++++ Passage ++++

11.2 If a solicitor or a law practice seeks to act for two or more clients in the same or related matters where the clients’ interests are adverse and there is a conflict or potential conflict of the duties to act in the best interests of each client, the solicitor or law practice must not act, except where permitted by Rule 11.3.

11.3 Where a solicitor or law practice seeks to act in the circumstances specified in Rule 11.2, the solicitor or law practice may, subject always to each solicitor discharging their duty to act in the best interests of their client, only act if each client:

11.3.1 is aware that the solicitor or law practice is also acting for another client; and

11.3.2 has given informed consent to the solicitor or law practice so acting

Australian Solicitors’ Conduct Rules

The crux of the conflict is that there’s no way for a law practice to fulfil their duty to act in the best interests of both clients in circumstances where the clients interests actually or potentially conflict. Even if the conflict is not immediately apparent at the time of appointment (for example, a negotiation between two clients on friendly terms), it may quickly deteriorate. As such, unless the clients are made aware of the conflict, and provide informed consent, a firm cannot act – information barriers alone are not enough. Even with informed consent, the law practice’s ability to act is “subject always to each solicitor discharging their duty to act in the best interests of their client”, and as such it’s practically impossible for a single solicitor within the practice (such as James Marshall) to act for both clients where their interests diverge

Successive client conflicts

Even if Ashurst had resigned from the bank, the institutional investor, Sargon/Sargon CT, Trimantium and JLM appointments, it’s well known that lawyers owe some residual duties to clients – most importantly, centred around preserving their confidential information. 

10.1 A solicitor and law practice must avoid conflicts between the duties owed to current and former clients, except as permitted by Rule 10.2. 

10.2 A solicitor or law practice who or which is in possession of information which is confidential to a former client where that information might reasonably be concluded to be material to the matter of another client and detrimental to the interests of the former client if disclosed, must not act for the current client in that matter UNLESS: 

10.2.1 the former client has given informed written consent to the solicitor or law practice so acting; or 

10.2.2 an effective information barrier has been established.

++++

Directive A
In the passage on solicitor conflicts, what is described as not enough on its own to let a firm act for clients with conflicting interests?
Directive B
Name every appointment that, according to the passage on solicitor conflicts, Ashurst might have resigned from.
Directive C
Extend the passage on solicitor conflicts beyond its final sentence.
The listing plays no part in this work.

++++ Provided records ++++

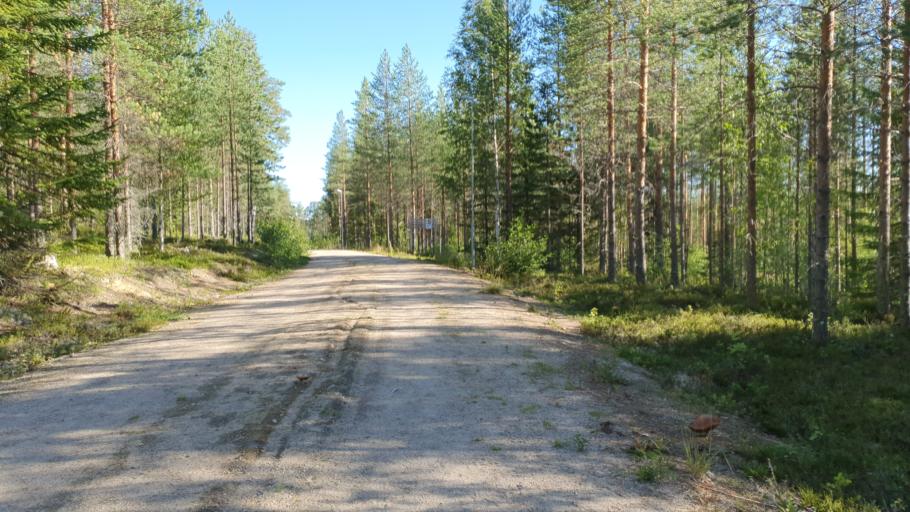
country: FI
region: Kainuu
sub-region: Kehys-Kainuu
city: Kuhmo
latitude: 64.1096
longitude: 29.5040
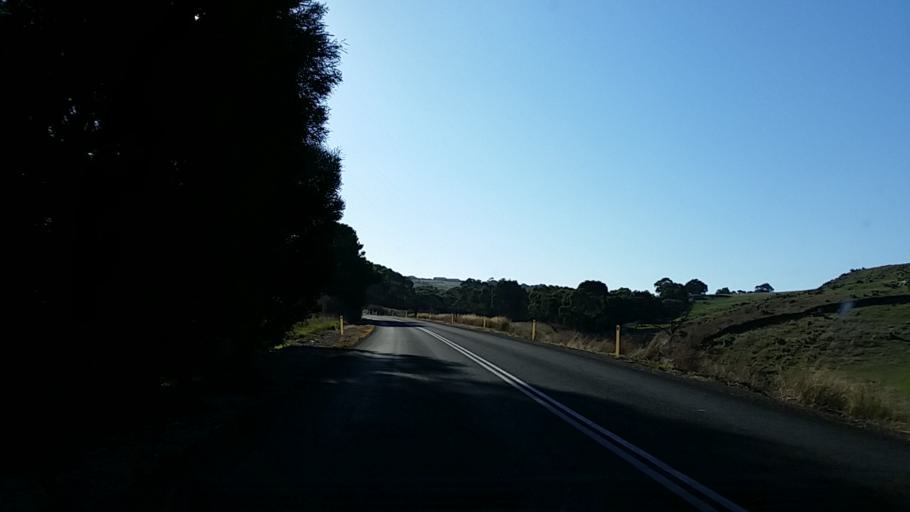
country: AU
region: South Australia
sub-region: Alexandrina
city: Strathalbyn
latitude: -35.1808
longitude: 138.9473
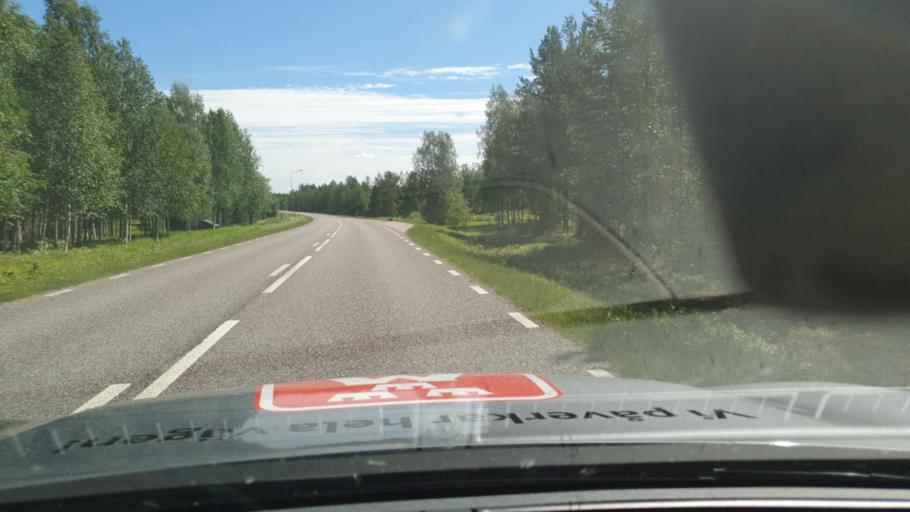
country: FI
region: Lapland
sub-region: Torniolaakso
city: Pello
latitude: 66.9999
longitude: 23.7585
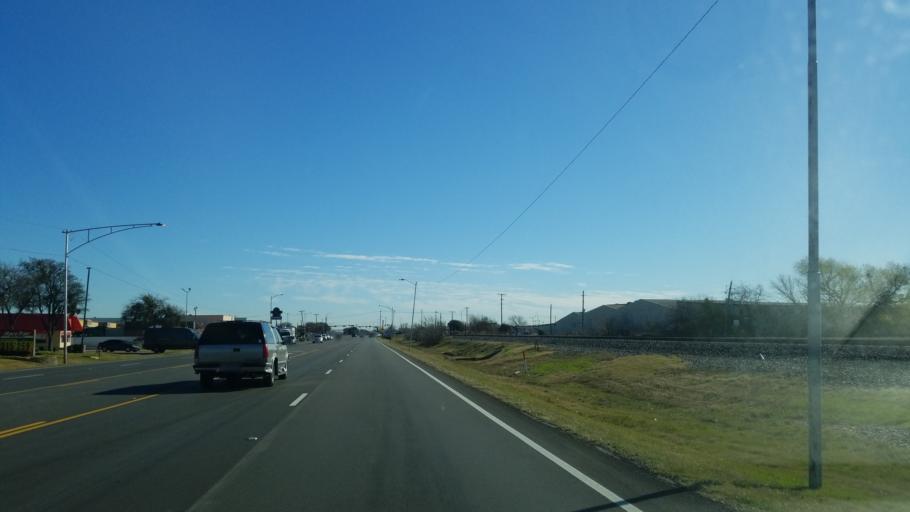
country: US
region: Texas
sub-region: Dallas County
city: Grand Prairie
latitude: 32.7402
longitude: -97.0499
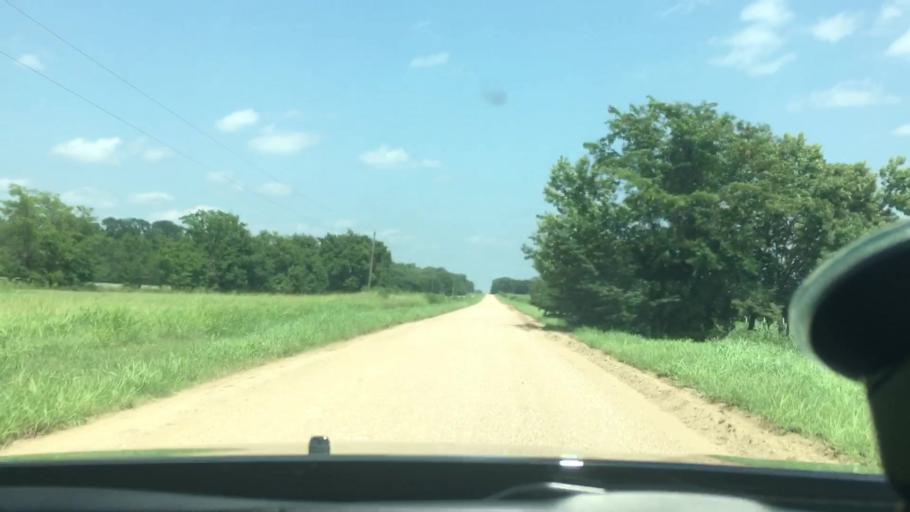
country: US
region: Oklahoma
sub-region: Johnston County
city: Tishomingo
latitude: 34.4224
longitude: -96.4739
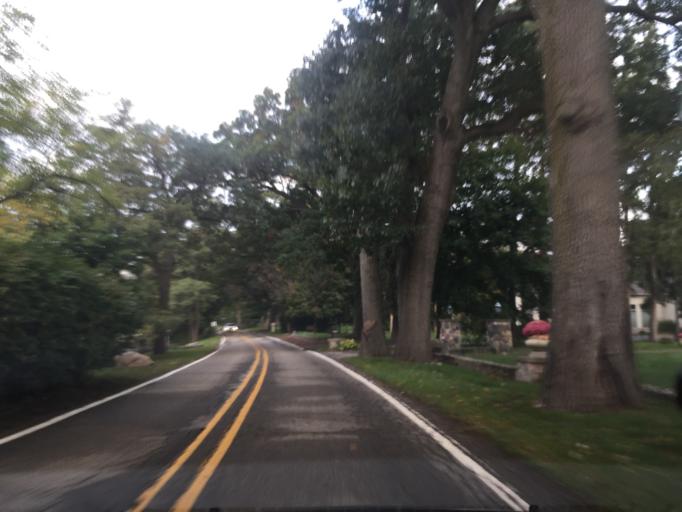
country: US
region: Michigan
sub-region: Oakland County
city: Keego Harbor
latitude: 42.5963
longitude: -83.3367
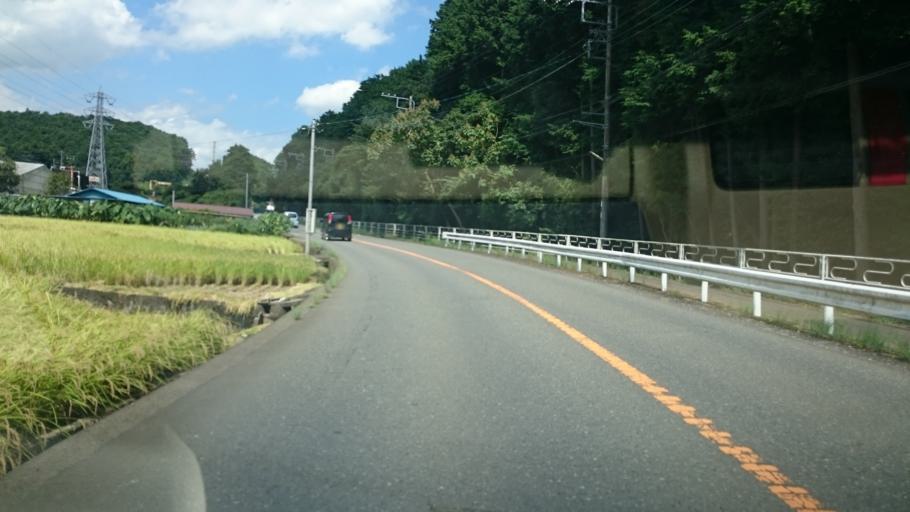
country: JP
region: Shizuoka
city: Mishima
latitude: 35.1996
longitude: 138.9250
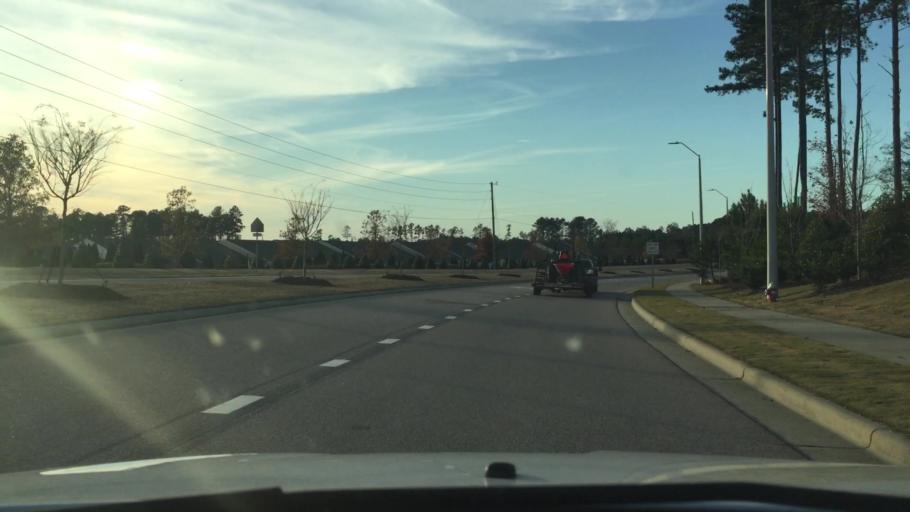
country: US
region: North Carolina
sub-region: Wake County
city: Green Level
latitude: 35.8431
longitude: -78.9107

++++
++++ Provided records ++++

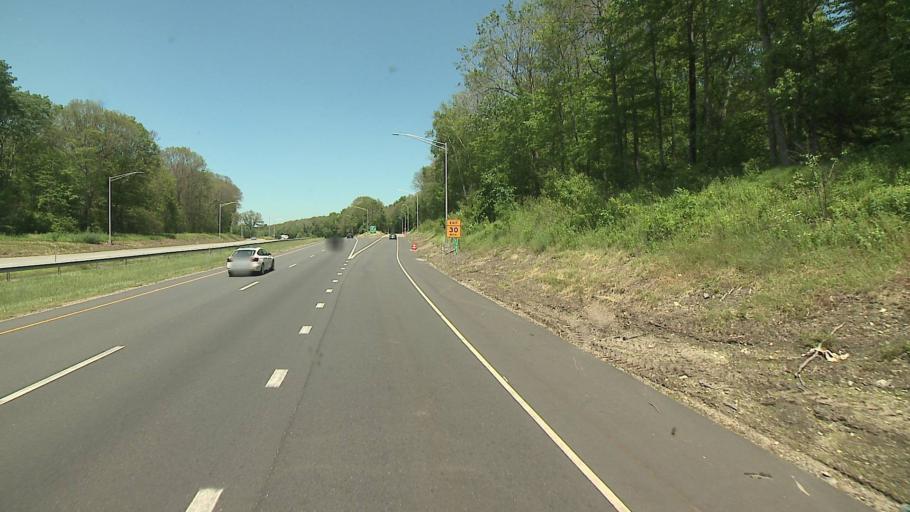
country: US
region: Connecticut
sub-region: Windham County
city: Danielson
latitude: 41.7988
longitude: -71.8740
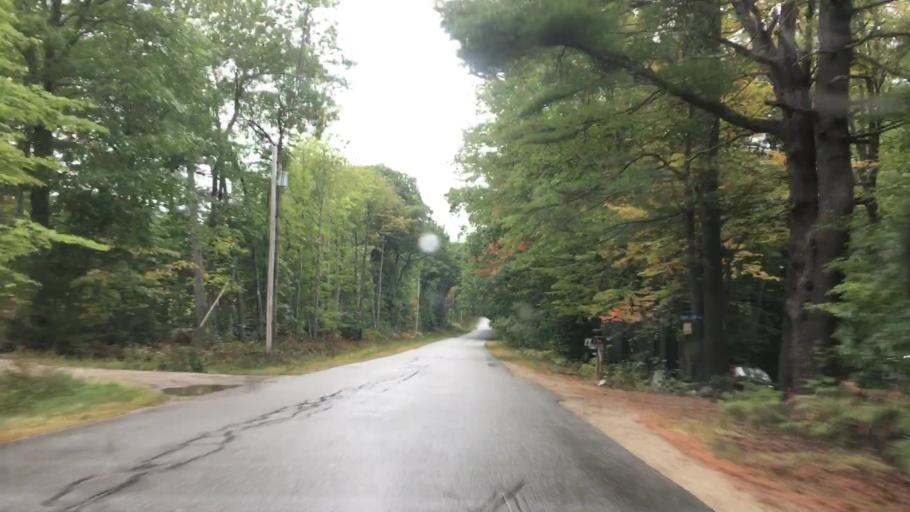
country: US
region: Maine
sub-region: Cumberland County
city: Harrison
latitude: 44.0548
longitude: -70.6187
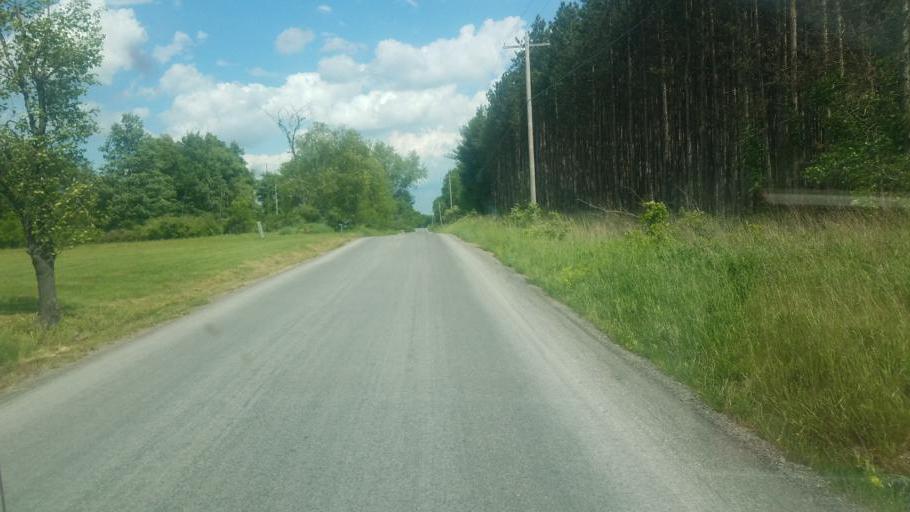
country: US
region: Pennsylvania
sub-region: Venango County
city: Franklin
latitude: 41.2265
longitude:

++++

Task answer A
Information barriers alone are not enough.

Task answer B
The bank, the institutional investor, Sargon/Sargon CT, Trimantium and JLM.

Task answer C
Australian Solicitors’ Conduct Rules

It’s unknown to me whether Ashurst obtained informed written consent from all of these clients in 2019 regarding the Taiping appointment, but they certainly did not attempt to do so with respect to their direct engagements with Sargon or Trimantium. In the course of their engagements with Sargon, providing advice and due diligence on structured finance transactions in which Sargon acted as issuer and/or trustee, Ashurst was made intimately familiar with Sargon’s upstream finance and capital structure, in addition to material volumes of other commercially sensitive information.

If Ashurst did in fact resign from all Sargon-related financing and debt capital appointments prior to accepting the Taiping appointment, they would still have needed to establish an effective information barrier. The Law Society of New South Wales sets out comprehensive guidelines to what should be included in an effective information barrier (which they encourage firms to employ as ‘minimum standards’), including:

  1. The existence of documented protocols for setting up and maintaining information barriers.
  2. A nominated compliance officer to oversee each information barrier.
  3. Obtaining acknowledgement in writing from the new client that the law practice’s duty of disclosure to the new client does not extend to any confidential information which may be held by the law practice as a result of earlier matters.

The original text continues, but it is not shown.